**Task item**
For the entries below, work out how many lines include the string "wybrać", then write only that number.

**Entries supplied**
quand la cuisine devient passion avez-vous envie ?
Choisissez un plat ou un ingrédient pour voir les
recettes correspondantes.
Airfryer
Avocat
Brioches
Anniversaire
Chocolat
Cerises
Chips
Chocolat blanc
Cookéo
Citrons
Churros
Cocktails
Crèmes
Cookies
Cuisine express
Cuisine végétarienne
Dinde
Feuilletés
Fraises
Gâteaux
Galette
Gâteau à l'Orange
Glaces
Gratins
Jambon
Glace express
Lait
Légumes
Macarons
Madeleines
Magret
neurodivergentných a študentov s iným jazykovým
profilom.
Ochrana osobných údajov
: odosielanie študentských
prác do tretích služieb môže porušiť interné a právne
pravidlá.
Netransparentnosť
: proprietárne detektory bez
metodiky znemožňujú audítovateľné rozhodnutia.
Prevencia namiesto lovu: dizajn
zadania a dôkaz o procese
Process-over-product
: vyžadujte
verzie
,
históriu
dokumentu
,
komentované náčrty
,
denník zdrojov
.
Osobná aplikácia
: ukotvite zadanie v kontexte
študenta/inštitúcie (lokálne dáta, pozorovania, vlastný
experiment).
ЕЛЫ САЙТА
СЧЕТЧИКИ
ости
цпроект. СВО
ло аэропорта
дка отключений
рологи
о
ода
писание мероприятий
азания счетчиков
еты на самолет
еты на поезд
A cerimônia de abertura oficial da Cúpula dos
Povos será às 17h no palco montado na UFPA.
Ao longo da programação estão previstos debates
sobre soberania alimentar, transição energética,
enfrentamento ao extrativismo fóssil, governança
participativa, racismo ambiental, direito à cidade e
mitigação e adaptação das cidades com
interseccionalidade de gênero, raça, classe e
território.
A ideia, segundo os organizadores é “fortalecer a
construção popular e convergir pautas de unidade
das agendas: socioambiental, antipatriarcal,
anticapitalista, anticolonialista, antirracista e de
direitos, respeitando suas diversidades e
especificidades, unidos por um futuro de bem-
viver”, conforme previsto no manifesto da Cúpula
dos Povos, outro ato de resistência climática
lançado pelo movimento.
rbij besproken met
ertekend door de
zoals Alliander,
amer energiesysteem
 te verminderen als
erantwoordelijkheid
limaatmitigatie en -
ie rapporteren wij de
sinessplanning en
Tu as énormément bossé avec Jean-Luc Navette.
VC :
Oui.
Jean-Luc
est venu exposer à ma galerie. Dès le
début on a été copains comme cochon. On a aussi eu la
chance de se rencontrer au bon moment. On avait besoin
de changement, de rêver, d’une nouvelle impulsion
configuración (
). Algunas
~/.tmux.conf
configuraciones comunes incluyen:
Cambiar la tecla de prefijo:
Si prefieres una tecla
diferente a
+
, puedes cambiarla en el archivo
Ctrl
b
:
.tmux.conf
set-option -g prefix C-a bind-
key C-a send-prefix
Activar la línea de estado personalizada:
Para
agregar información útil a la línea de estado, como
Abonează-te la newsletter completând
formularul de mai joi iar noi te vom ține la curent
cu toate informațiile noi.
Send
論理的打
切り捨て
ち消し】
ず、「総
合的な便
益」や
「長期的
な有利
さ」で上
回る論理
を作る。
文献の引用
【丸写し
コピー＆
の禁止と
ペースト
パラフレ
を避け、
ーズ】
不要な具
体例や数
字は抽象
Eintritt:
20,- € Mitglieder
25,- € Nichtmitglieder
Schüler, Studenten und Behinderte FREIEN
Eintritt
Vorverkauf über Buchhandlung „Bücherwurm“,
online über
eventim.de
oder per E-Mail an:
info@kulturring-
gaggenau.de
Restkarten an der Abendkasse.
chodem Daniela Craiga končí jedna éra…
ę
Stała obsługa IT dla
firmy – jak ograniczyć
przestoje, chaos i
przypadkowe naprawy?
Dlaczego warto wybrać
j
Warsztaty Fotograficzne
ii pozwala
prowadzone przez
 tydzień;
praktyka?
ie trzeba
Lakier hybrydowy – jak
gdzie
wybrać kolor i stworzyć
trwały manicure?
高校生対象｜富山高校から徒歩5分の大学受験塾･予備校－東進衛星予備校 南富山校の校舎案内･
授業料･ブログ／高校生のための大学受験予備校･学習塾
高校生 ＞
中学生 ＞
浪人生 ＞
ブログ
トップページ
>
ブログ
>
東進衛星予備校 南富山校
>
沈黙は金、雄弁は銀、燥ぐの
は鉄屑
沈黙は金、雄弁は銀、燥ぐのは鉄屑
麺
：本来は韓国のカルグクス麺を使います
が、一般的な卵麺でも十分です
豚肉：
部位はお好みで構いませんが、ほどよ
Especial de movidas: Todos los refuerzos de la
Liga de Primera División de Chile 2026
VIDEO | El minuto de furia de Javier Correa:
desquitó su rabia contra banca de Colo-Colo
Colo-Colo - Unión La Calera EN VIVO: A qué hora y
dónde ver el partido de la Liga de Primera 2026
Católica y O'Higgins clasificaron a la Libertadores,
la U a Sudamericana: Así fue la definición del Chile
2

**Exercise result**
2